| Exercise goal |
Reproduce the lines from the line with "genus: Juncus" to the line with "common name: Common moorhen", swapping "scientific name" for "species" and changing nothing else.

| Records supplied |
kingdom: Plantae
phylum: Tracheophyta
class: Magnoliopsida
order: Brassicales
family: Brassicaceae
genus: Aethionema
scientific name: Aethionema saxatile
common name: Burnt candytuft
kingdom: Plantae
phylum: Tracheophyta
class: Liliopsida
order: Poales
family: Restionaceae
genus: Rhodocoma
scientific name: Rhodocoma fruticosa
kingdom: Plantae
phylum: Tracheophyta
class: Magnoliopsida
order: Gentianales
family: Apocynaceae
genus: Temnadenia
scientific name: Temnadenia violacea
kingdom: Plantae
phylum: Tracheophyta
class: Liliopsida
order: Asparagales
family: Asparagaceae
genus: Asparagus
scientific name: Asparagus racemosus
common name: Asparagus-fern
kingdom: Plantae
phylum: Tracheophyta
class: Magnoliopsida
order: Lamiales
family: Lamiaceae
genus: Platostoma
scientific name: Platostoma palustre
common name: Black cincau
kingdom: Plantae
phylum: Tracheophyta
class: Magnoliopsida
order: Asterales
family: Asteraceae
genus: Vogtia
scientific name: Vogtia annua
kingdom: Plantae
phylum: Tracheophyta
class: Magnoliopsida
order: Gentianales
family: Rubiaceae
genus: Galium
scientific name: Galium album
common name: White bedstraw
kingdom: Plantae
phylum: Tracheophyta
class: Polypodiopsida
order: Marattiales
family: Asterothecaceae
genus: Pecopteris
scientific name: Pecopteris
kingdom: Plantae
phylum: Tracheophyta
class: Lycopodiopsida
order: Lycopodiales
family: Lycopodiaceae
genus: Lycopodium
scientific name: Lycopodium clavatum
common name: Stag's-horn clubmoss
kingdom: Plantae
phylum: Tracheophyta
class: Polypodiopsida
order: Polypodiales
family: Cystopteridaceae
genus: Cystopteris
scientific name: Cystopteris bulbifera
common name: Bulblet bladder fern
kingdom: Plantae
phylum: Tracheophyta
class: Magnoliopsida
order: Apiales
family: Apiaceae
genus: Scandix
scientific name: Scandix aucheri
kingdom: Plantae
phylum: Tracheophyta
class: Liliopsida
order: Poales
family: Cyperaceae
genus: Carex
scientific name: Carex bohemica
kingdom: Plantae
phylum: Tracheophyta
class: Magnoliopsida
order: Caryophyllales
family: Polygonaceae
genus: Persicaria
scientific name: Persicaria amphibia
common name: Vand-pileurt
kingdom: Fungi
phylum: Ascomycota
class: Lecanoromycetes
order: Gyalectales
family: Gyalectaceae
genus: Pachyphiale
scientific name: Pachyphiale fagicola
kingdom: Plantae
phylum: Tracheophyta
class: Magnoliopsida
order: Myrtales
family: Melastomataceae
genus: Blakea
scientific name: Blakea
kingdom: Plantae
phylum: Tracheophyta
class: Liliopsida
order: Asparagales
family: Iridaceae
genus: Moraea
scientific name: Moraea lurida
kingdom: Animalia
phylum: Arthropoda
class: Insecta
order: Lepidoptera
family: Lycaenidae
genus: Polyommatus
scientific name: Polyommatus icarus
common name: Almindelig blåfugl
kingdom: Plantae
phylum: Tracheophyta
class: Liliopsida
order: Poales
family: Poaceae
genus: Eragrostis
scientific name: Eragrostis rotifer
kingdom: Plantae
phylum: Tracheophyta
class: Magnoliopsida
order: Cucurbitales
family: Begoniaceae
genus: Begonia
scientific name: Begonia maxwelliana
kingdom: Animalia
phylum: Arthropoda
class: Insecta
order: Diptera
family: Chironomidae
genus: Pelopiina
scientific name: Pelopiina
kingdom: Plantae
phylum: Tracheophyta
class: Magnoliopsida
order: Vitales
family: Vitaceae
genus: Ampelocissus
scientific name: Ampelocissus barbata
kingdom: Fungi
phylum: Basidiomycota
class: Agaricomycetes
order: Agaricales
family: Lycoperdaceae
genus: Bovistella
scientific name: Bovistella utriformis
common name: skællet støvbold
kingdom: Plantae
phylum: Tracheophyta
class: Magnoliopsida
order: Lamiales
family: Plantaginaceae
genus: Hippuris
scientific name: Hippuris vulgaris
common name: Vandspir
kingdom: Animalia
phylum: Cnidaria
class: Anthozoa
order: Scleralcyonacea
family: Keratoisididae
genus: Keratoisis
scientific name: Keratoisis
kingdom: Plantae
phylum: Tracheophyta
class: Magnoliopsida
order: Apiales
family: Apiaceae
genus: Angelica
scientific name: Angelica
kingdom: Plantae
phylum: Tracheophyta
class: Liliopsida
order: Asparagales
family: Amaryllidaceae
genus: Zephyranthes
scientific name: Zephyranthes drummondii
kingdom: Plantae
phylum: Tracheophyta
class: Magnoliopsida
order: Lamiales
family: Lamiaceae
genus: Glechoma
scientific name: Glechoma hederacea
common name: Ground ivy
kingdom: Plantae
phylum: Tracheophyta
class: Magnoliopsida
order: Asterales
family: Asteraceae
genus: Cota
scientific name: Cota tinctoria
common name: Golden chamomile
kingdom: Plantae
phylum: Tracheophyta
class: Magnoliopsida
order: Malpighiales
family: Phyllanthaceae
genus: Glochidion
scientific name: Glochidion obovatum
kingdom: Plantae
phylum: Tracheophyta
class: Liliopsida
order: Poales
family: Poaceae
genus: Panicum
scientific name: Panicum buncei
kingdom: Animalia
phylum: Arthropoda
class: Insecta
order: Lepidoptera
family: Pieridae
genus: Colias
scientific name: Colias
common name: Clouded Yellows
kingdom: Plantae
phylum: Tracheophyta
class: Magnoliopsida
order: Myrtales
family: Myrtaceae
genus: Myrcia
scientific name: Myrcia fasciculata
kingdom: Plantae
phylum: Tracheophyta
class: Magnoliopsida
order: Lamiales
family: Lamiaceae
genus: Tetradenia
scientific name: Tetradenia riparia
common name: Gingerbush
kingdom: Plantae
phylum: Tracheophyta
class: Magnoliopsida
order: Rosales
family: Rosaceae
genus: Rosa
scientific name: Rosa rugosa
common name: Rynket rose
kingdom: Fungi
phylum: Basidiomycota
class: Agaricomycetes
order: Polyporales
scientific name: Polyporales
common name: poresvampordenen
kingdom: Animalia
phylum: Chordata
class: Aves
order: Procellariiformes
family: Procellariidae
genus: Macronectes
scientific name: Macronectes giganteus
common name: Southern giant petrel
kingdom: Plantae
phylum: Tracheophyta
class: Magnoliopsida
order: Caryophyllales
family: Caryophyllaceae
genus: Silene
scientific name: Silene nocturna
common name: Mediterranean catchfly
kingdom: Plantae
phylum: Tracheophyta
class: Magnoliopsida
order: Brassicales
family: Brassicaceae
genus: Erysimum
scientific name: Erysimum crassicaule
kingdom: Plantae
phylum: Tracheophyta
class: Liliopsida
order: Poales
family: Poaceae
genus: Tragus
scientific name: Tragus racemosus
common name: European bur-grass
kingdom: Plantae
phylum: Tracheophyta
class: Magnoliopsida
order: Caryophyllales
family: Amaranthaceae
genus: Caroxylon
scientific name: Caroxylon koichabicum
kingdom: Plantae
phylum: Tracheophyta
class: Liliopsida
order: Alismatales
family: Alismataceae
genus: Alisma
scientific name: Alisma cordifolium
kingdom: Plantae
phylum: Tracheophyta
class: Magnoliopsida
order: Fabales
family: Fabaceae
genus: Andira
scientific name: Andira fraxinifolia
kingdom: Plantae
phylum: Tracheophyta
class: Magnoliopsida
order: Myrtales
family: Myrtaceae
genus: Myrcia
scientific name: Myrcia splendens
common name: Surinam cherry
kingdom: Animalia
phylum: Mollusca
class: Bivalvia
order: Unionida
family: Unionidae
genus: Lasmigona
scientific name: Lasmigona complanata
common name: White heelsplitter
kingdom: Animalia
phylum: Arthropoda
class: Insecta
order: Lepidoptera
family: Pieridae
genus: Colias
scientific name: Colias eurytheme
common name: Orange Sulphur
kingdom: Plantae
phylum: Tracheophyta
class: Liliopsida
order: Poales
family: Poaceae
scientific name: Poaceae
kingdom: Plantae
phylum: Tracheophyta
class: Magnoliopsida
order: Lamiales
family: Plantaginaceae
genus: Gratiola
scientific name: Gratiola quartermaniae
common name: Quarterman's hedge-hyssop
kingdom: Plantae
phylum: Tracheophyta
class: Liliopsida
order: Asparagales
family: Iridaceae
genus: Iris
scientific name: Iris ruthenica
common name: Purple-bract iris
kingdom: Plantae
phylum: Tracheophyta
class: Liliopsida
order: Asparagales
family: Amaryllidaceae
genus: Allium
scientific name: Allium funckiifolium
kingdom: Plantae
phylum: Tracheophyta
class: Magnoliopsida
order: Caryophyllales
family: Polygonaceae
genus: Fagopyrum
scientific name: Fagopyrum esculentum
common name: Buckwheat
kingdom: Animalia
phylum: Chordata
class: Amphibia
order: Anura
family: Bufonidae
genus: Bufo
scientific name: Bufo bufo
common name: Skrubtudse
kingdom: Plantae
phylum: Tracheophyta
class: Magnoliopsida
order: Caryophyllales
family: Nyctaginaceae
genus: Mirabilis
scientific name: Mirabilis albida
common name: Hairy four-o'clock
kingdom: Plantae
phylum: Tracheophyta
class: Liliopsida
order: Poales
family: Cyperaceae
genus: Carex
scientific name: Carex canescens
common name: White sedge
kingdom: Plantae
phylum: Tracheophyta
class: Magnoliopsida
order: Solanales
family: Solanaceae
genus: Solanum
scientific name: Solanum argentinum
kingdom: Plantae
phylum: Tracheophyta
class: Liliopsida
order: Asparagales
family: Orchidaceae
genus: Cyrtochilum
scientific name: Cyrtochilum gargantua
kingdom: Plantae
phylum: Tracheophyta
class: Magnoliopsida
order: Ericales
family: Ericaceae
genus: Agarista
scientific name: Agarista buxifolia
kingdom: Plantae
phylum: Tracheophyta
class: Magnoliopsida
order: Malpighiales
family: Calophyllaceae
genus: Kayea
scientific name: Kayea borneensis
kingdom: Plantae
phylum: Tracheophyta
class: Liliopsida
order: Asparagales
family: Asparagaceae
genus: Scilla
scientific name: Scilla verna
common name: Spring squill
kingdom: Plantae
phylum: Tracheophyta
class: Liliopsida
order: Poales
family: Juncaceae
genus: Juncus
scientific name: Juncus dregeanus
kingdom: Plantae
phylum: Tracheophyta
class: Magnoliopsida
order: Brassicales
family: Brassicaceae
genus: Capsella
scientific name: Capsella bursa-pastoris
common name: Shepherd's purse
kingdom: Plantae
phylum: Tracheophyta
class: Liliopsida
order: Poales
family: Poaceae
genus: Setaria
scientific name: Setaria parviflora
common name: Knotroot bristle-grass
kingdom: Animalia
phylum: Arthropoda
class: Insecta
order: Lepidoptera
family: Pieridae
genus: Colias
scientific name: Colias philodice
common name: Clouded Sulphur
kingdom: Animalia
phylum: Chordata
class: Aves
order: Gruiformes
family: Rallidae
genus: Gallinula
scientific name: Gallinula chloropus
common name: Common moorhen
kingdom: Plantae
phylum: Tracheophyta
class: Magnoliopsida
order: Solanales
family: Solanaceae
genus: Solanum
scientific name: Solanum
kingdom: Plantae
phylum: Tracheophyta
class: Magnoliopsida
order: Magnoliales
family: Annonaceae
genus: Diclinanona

| Reply to the exercise |
genus: Juncus
species: Juncus dregeanus
kingdom: Plantae
phylum: Tracheophyta
class: Magnoliopsida
order: Brassicales
family: Brassicaceae
genus: Capsella
species: Capsella bursa-pastoris
common name: Shepherd's purse
kingdom: Plantae
phylum: Tracheophyta
class: Liliopsida
order: Poales
family: Poaceae
genus: Setaria
species: Setaria parviflora
common name: Knotroot bristle-grass
kingdom: Animalia
phylum: Arthropoda
class: Insecta
order: Lepidoptera
family: Pieridae
genus: Colias
species: Colias philodice
common name: Clouded Sulphur
kingdom: Animalia
phylum: Chordata
class: Aves
order: Gruiformes
family: Rallidae
genus: Gallinula
species: Gallinula chloropus
common name: Common moorhen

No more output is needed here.